The more he worked in the kitchen, the more natural it seemed. Oil hissed in the skillet, the smell of garlic and onions filling the cabin. It felt relaxed and normal. Like something I’d seen a hundred times in other kitchens, except this man was nothing close to normal.
“So,” I said, twirling a strand of hair around my finger. “If you can cook and fix cars and ride a motorcycle like that… what can’t you do?”
His eyes flicked up, pinning me. “Be good.”
The words landed heavy, deliberate.
I blinked. “What do you mean?”
“I’m not a kind man, IvaLeigh. Not a good man either.” He flipped the chicken in the pan with a practiced flick, the sizzle loud between us. “I’ve done things that’d make you run if you knew half of it.”
My throat tightened. But instead of fear, I felt the strange pull again, deeper than before. “Then why the warning?” I asked softly.
His mouth curved, but it wasn’t humor. It was warning. “Because you’re young. You’ve got a whole world ahead of you that doesn’t need men like me shaking it up.”
I swallowed, staring at the way his hands moved, steady, precise. “And yet you’re the only one who’s made me feel safe.”
That caught him. His shoulders stiffened, his knife pausing mid-slice. He set it down carefully, turning to face me. “Safe doesn’t make me a good man, IvaLeigh.”
“Maybe not,” I admitted. “But sometimes they overlap.”
For a moment, the silence was thick. Then he turned back to the stove, jaw clenched, like he was wrestling something I couldn’t see.
Dinner was simple—chicken, rice, vegetables. But it tasted better than anything I’d eaten in weeks. Maybe because I hadn’t had a meal cooked for me in forever. Maybe because it was him.
We sat across from each other at the small table, the light overhead humming faintly.
“Why the club?” I asked between bites.
His eyes darkened, distant. “Because family isn’t always blood. Pop Squally taught me that. He gave me a brotherhood when I felt like the world would chew me up.”
I nodded slowly. “And loyalty?”
“Loyalty is everything.” His voice was sharp, final. “You give it, you keep it. Even if it kills you. Especially if it kills you.”
His words shivered down my spine. He meant them. Every syllable.
I should have been scared. Instead, I wanted to lean closer. To see the man behind those words.
The more he tried to warn me away, the more the air thickened between us.
After dinner, I helped with the dishes, standing beside him at the sink. My hands brushed his once when we both reached for the same plate, and the shock of it burned hotter than the water. I yanked my hand back, biting my lip.

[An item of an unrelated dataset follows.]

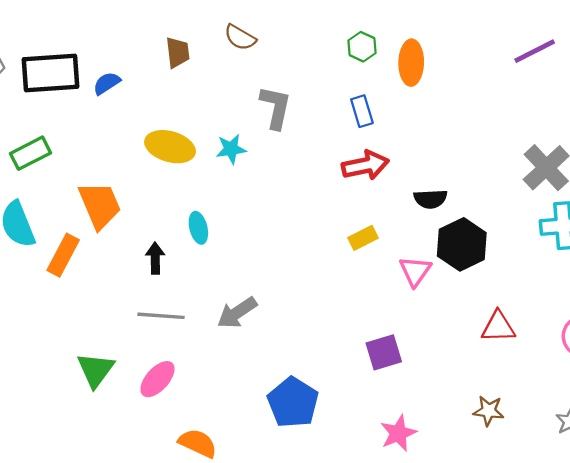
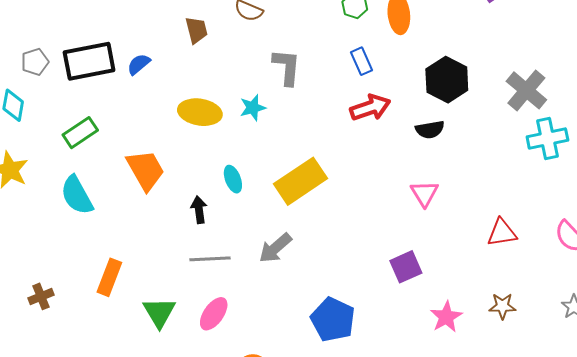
yellow rectangle: (363, 238) -> (301, 181), moved, size x2.0
black hexagon: (462, 244) -> (447, 80), moved
orange rectangle: (63, 255) -> (109, 277), moved
pink star: (398, 433) -> (446, 317), moved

He noticed. “IvaLeigh.” His voice was low, steady.
I forced myself to meet his eyes.
“You don’t want this. You think you do, but you don’t. You’re young. You’ve got clean roads ahead of you. Me? I’m tainted, baby.”
I should have nodded. Should have stepped back.
Instead, I closed the space between us. My hand trembled as I reached for his face, fingers brushing the rough line of his beard. His breath hitched, almost too quiet to hear.
Then I kissed him.
It wasn’t soft. It wasn’t safe. It was need—raw and reckless. His lips were warm, rough, and when he kissed me back, it felt like being caught in a storm I didn’t want to escape. His hand slid to the small of my back, pulling me closer, anchoring me against him. The taste of him, smoke, coffee, something darker filled me until I was dizzy.